You can set these environment variables persistently on the machine (/etc/environment) or user (~/.pam_environment or ~/.profile) level. Another option is to use the .env file in the folder where the docker-compose.yml file is located. All environment variables set in there are used when the docker compose environment is started.

Now let's start the platform. In a terminal window, execute

1docker-compose up -d

Docker will start downloading the necessary container images and then start the platform.

To see the logs of all the services, perform

1docker-compose logs -f

You can list a number of service to only see a log for them docker-compose logs -f <service-name> <service-name>

After a short while all the services should start up and the platform is ready to be used.

Step 5: Use the Platform

After a short while, the platform with Apache Kafka and Zookeeper should be up and running and ready to use. We can make sure that this is the case by either checking the log file or by navigating to the Apache Kafka HQ service, which provides a nice browser-based view into the Apache Kafka cluster.

In a browser, navigate to http://dataplatform:80.

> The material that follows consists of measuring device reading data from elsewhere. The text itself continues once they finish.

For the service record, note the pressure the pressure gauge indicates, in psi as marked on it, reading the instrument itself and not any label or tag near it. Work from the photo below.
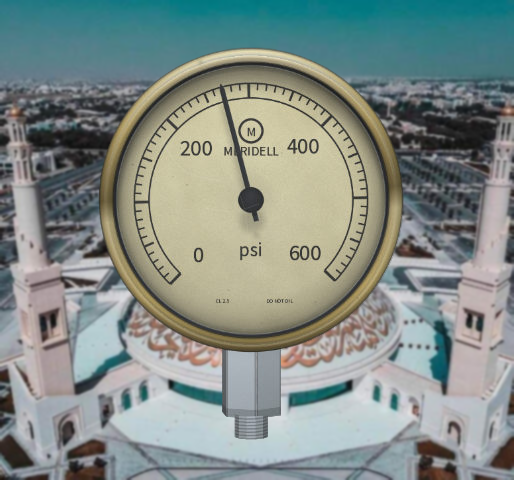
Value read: 270 psi
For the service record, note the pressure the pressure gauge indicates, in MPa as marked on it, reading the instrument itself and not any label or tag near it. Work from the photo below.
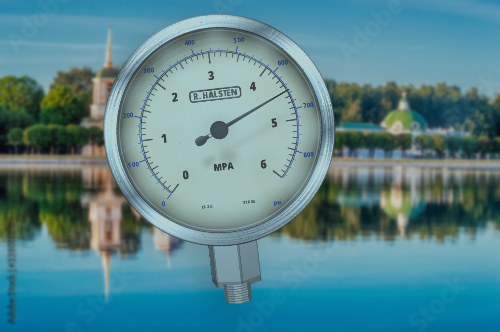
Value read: 4.5 MPa
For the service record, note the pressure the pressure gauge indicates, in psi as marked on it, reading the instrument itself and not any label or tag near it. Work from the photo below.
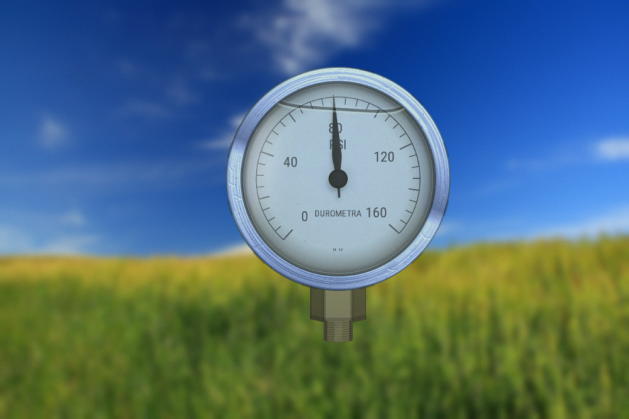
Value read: 80 psi
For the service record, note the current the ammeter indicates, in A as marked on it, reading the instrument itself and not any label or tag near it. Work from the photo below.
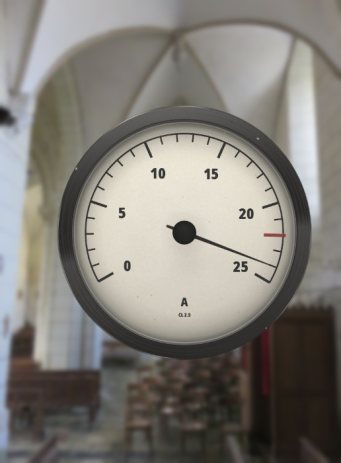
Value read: 24 A
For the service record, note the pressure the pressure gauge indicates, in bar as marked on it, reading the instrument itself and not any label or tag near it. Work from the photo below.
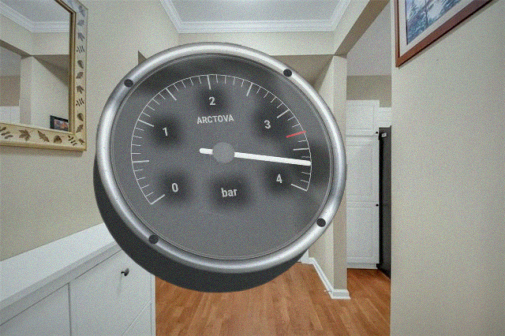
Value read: 3.7 bar
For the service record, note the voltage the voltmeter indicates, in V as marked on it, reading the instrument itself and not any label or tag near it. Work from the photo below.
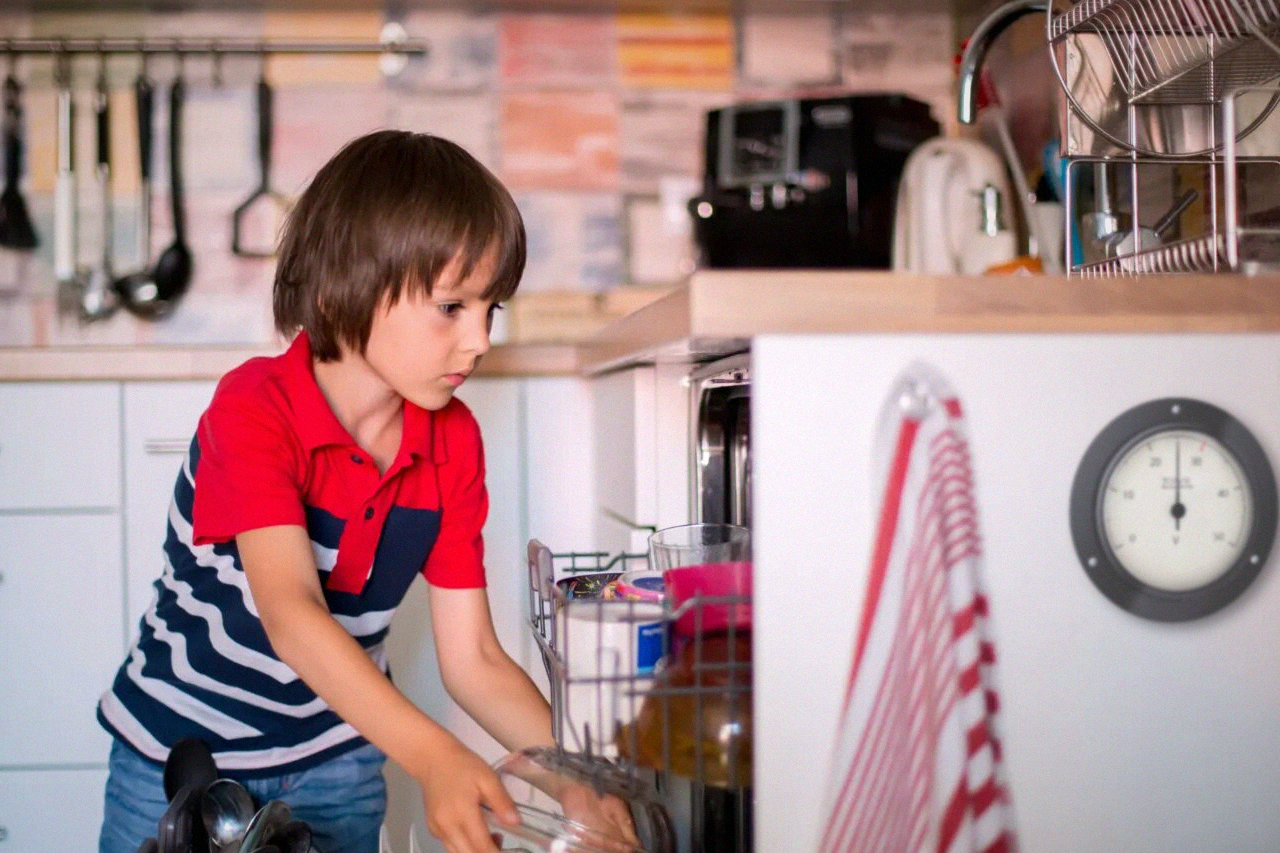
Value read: 25 V
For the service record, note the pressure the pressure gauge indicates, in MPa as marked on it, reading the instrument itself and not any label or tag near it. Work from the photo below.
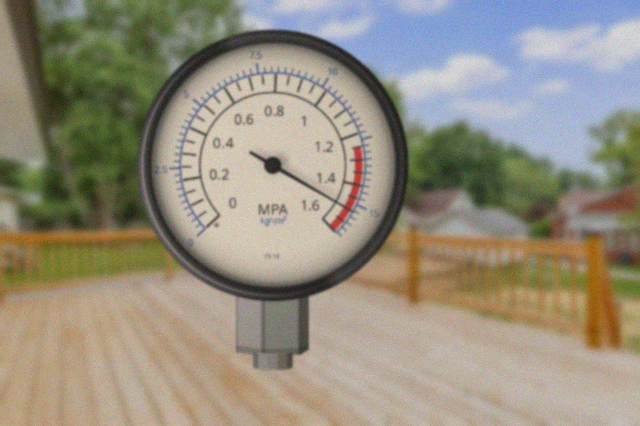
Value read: 1.5 MPa
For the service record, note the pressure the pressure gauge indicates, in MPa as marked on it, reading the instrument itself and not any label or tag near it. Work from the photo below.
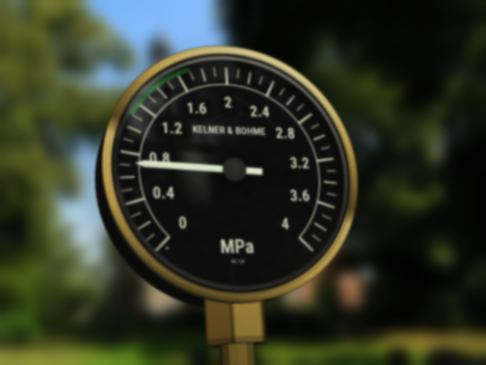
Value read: 0.7 MPa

In a browser window, navigate to http://<public-ip>:28107/ui/docker-kafka-server/node, replacing by the IP address of the public network interface of the Docker Host. You should see an output similar to the one shown in Figure 2, showing the 3 Kafka brokers of the Apache Kafka cluster we are running on the platform.

AKHQ Homepage

The Kafka cluster is ready, and you can start creating Kafka topics, and publish and consume messages.

If you are finished using the platform, you can stop and remove it using the following command:

1docker-compose down

Note: be aware that this completely removes the Docker containers and by that all the data within it. If you haven't mapped the data outside the container, then you might lose your work!

At this point, you have seen the basics of how platys works using the modern-data-platform stack.